- **Tarefa solicitada A**
Como se traduz para inglês esta frase do excerto sobre a influência provençal: "D. Afonso III viveu em França durante doze anos."?
- **Tarefa solicitada B**
Segundo o excerto sobre a influência provençal, em que corte foram acolher-se os nobres portugueses descontentes com o despotismo de D. Afonso II?
- **Tarefa solicitada C**
Cada uma destas afirmações está de acordo com o excerto sobre a influência provençal? Responda sim ou não a cada uma e cite as palavras do excerto que o decidem.
(i) Lisboa foi conquistada com a ajuda de cruzados nórdicos e da Gália.
(ii) No século XIII, os navios franceses raramente entravam na barra do Douro.
(iii) O vocábulo provençal "mege" significa doença.

- **Excerto selecionado**
- - - - - - -

Lisboa foi conquistada com o auxílio de cruzados nórdicos e da Gália. D. Afonso Henriques e sobretudo D. Sancho I, em reconhecimento de serviços prestados, distribuíram terras por muitos desses guerreiros, os quais por aqui espalharam os seus costumes e a sua cultura e civilização.
3. Contacto dos fidalgos portugueses com jograis da Provença – Descontentes com o
despotismo de D. Afonso II vários nobres portugueses abandonaram o país e foram acolher-se à corte de Afonso IX de Leão. Conhecemos o nome de alguns que lá se deixaram enredar pelo encanto das musas: D. Gil Sanches, D. Abril Peres, D. Garcia Mendes. Poetavam então nessa corte conhecidos trovadores franceses que os nossos procuravam imitar. Os contactos continuaram nos reinados de Fernando III e Afonso X.
4. O Bolonhês — D. Afonso III viveu em França durante doze anos. Quando veio sentar-se no trono de Portugal, fez-se acompanhar de mestres franceses, alguns dos quais educariam D. Dinis, futuro herdeiro da Coroa e, sem dúvida, o nosso mais prolífero trovador.
5. O comércio — No século XIII, os navios portugueses iam a França comprar panos; e navios franceses, nessa mesma época, entravam com frequência na barra do Douro. Os comerciantes e tripulantes lusos assimilavam e espalhavam depois a cultura estrangeira que, superior à portuguesa, os deslumbrava.

III. Onde se manifestou a influência provençal?

  • Nos provençalismos. Deparamos a cada passo nos cancioneiros com vocábulos originários da Provença: sen (senso), cor (coração), prez (valia, preço), greu (difícil), mege (médico), maloutia (doença), solaz (prazer), fiz (certo), eire (ontem), etc.

- - - - - - -

- **Dados fornecidos**
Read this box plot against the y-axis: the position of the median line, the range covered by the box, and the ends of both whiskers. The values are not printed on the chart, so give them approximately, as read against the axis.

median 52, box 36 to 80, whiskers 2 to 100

- - - - - - -

- **Resposta da tarefa A**
D. Afonso III lived in France for twelve years.

- **Resposta da tarefa B**
Na corte de Afonso IX de Leão.

- **Resposta da tarefa C**
(i) Sim: "Lisboa foi conquistada com o auxílio de cruzados nórdicos e da Gália."
(ii) Não: "navios franceses, nessa mesma época, entravam com frequência na barra do Douro"
(iii) Não: "mege (médico)"